The drills we learned on the range directly translated to our room-clearing effectiveness. We used the training we were taught to move and shoot, to put our shots into effective places, and to do it all quickly and efficiently while our team moved around us.
Big Boy Rules
This course uses big boy rules when it comes to firearms handling and running drills. Safety is always paramount, but it also treats adults like adults. It is not a class for beginners who cannot master basic safety protocol. You are held to a standard, but you are not babied.

They do not shut the line down when you have a malfunction; you clear it and keep going. Those big boy rules extended into how we trained. For every drill, we had a handgun strapped to our waist. If your rifle malfunctioned or ran dry, you did not stop training. You transitioned to your handgun and completed the drill.
This standard makes transitioning to your handgun less of an exercise and more of a natural motion. When you incorporate it naturally into your training, it becomes a habit rather than just a drill.

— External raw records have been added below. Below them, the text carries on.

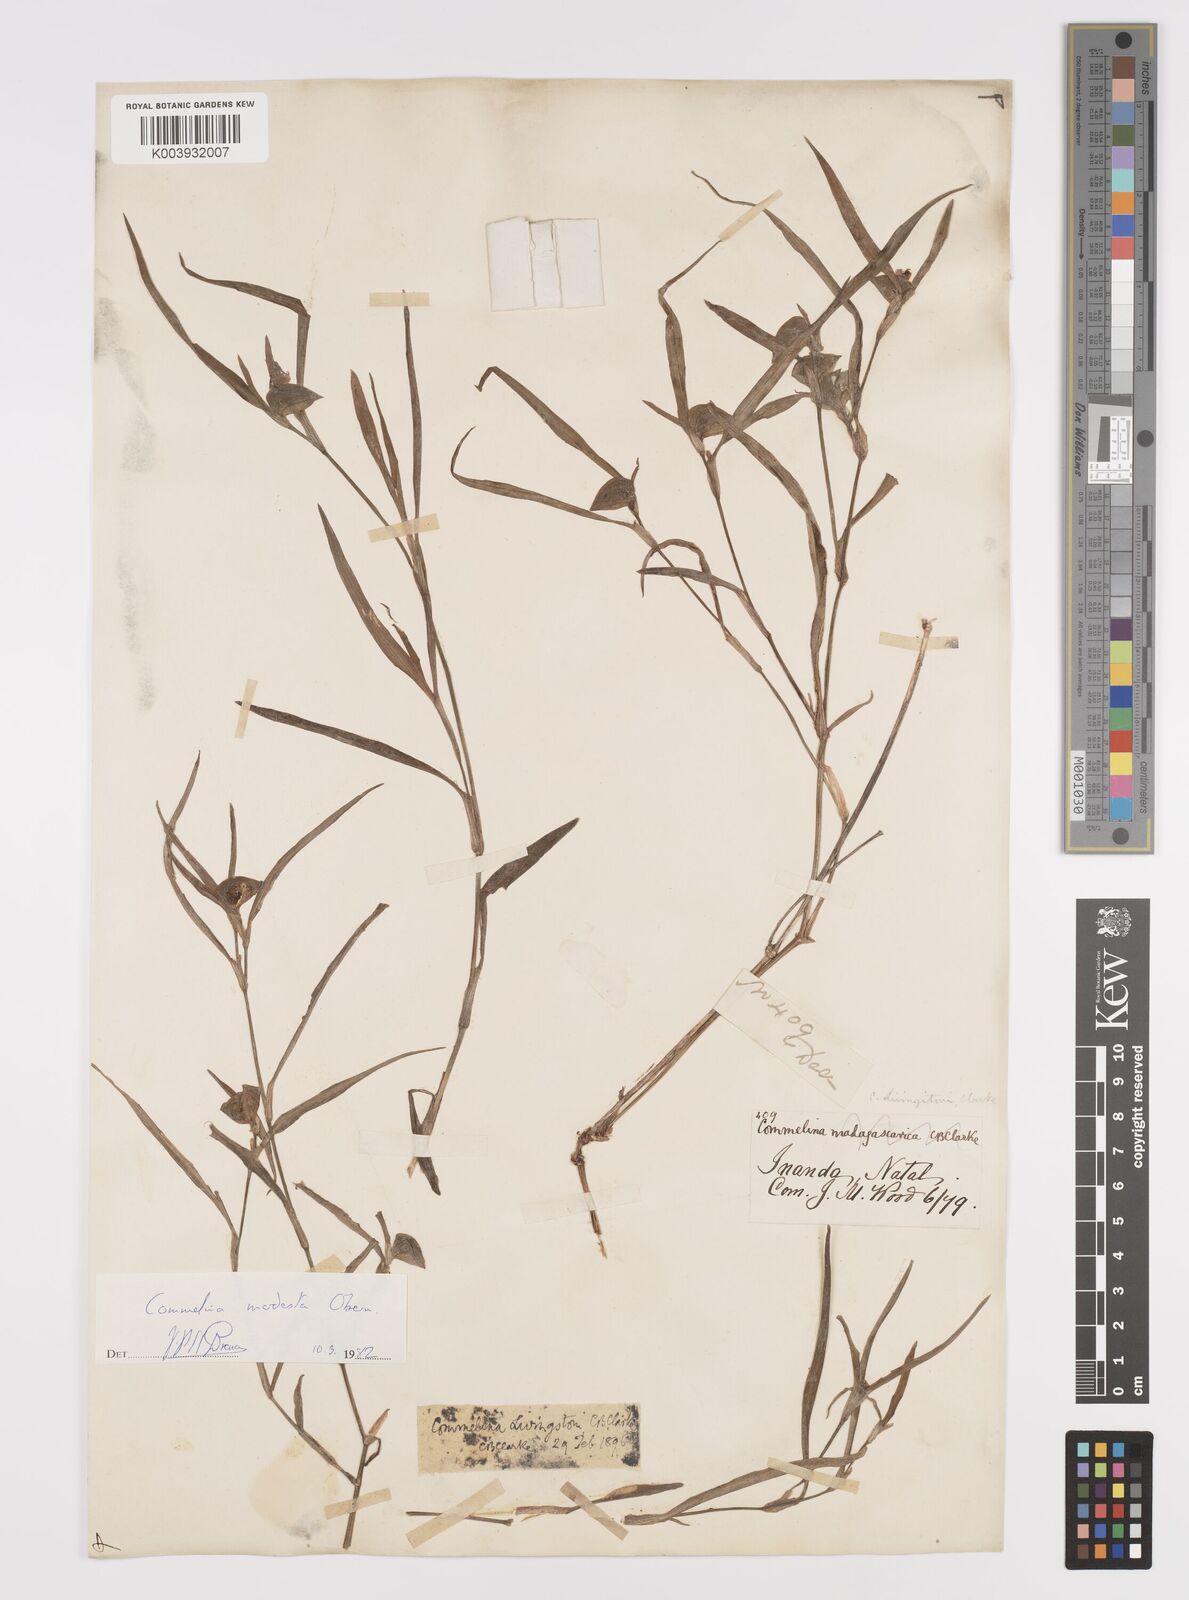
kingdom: Plantae
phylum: Tracheophyta
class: Liliopsida
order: Commelinales
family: Commelinaceae
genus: Commelina
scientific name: Commelina modesta
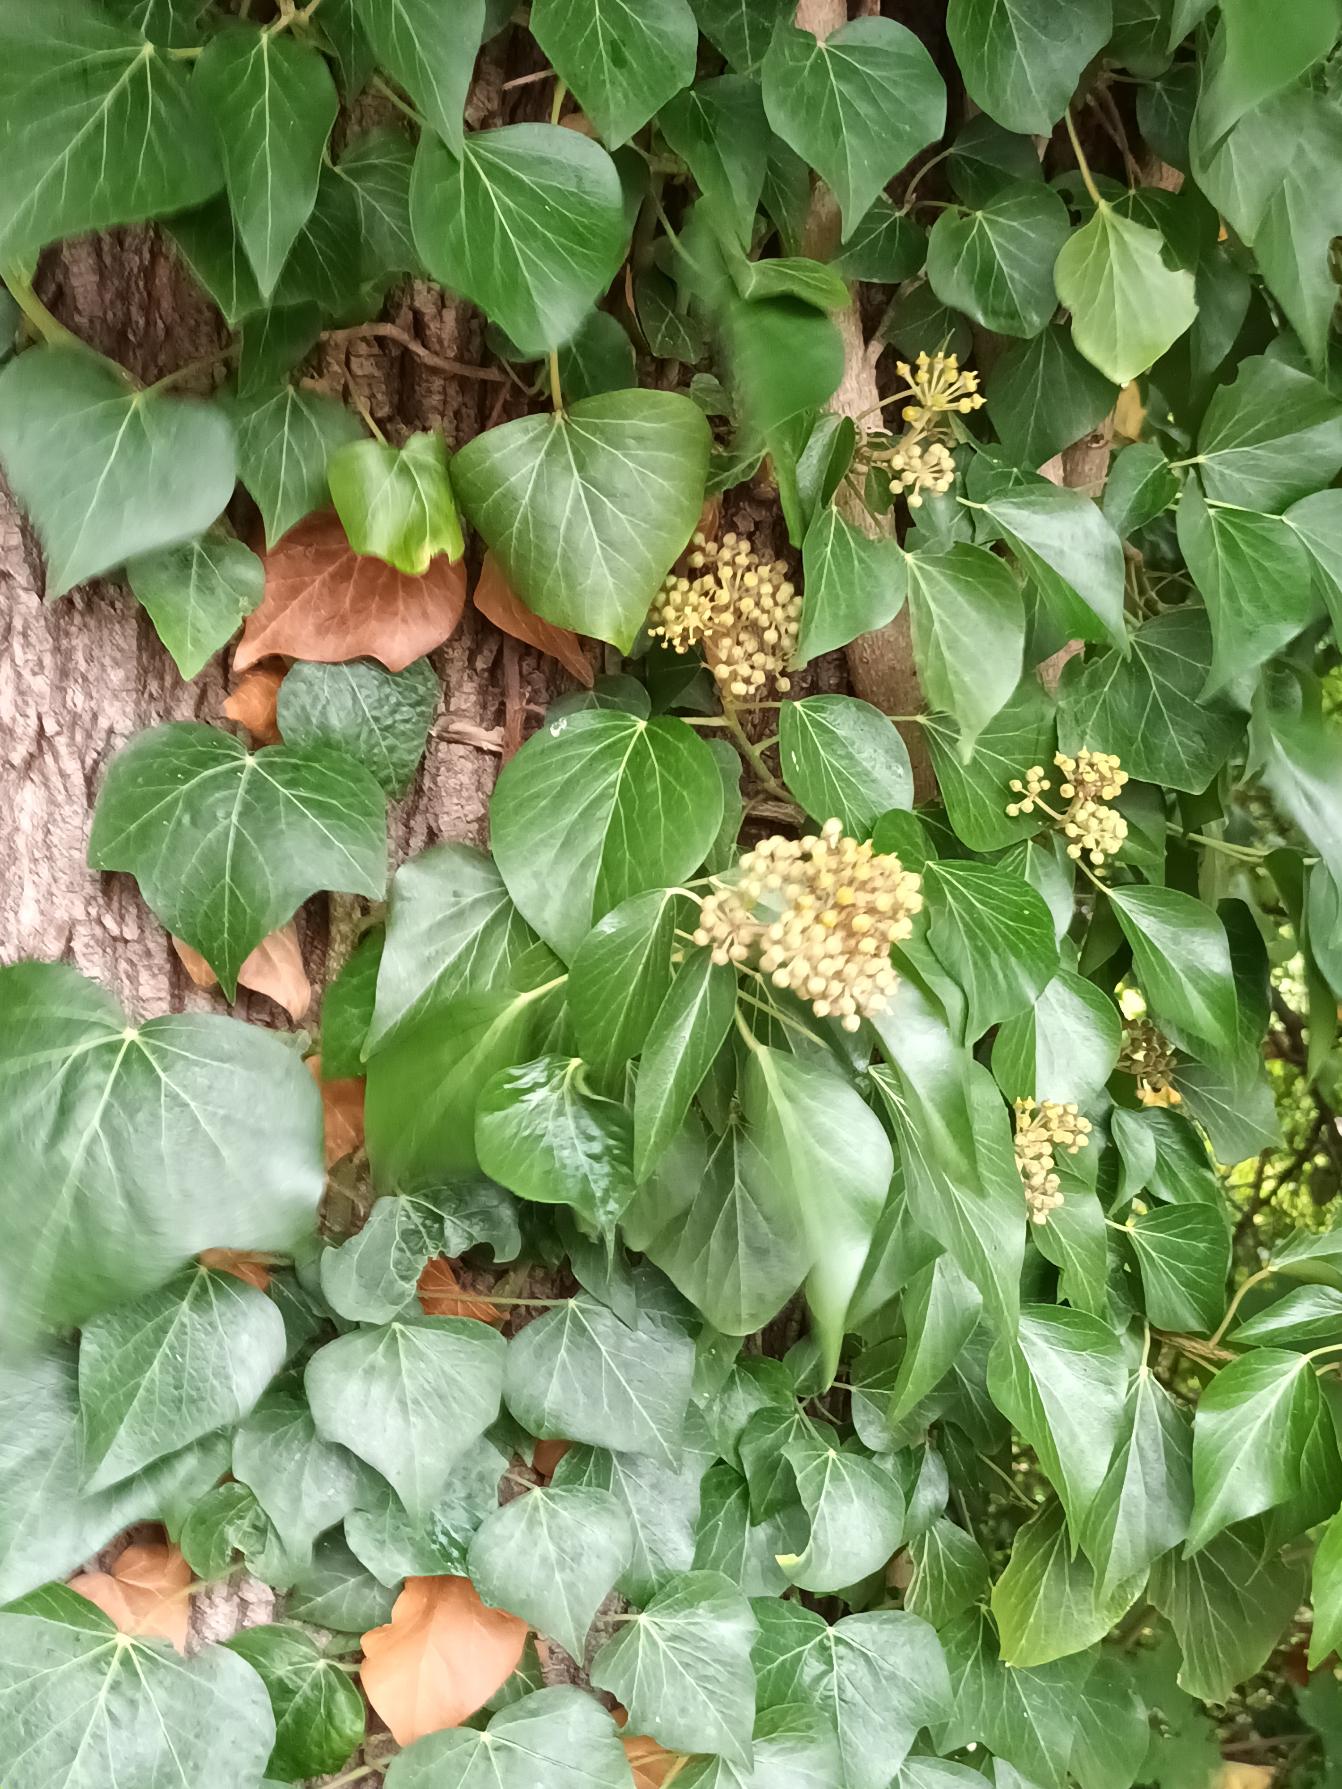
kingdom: Plantae
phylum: Tracheophyta
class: Magnoliopsida
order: Apiales
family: Araliaceae
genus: Hedera
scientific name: Hedera helix
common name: Vedbend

This approach flows throughout the entire process, turning skills into shooting habits.

A Data-Driven Approach
A big part of Rick’s philosophy is using a data-driven approach. His Firearms Training Notebook is given to each student before the class starts. As the class continues, the notebook is employed to capture data for each drill.
The data comes from the target, a shot timer, and the shooter themselves. The idea is to capture times and accuracy to help diagnose flaws in your shooting. I recorded my split times, and in those split times, I noticed that I continually got faster as I shot longer drills.

Beyond instant diagnoses, we can use the Firearms Training Notebook and Rick’s data-driven approach outside of class. We record our times and note our improvements or degradations. We can apply this approach to any drill or skill to build our capabilities a little bit more every day.
The Thinking Man’s Class
Classes with Rick Hogg are designed to get you to think. Think about how and why you shoot, think about your gear, your guns, and everything you are doing. You should know exactly what you are doing in all aspects of shooting.
This is a class that encourages shooters to think, to treat the class and training as if they were on the street. It pushes you to ramp up your performance until the wheels fall off so you can diagnose your faults and get better. Classes with War Hogg Tactical are a thinking man’s class, so bring your brain with your gear.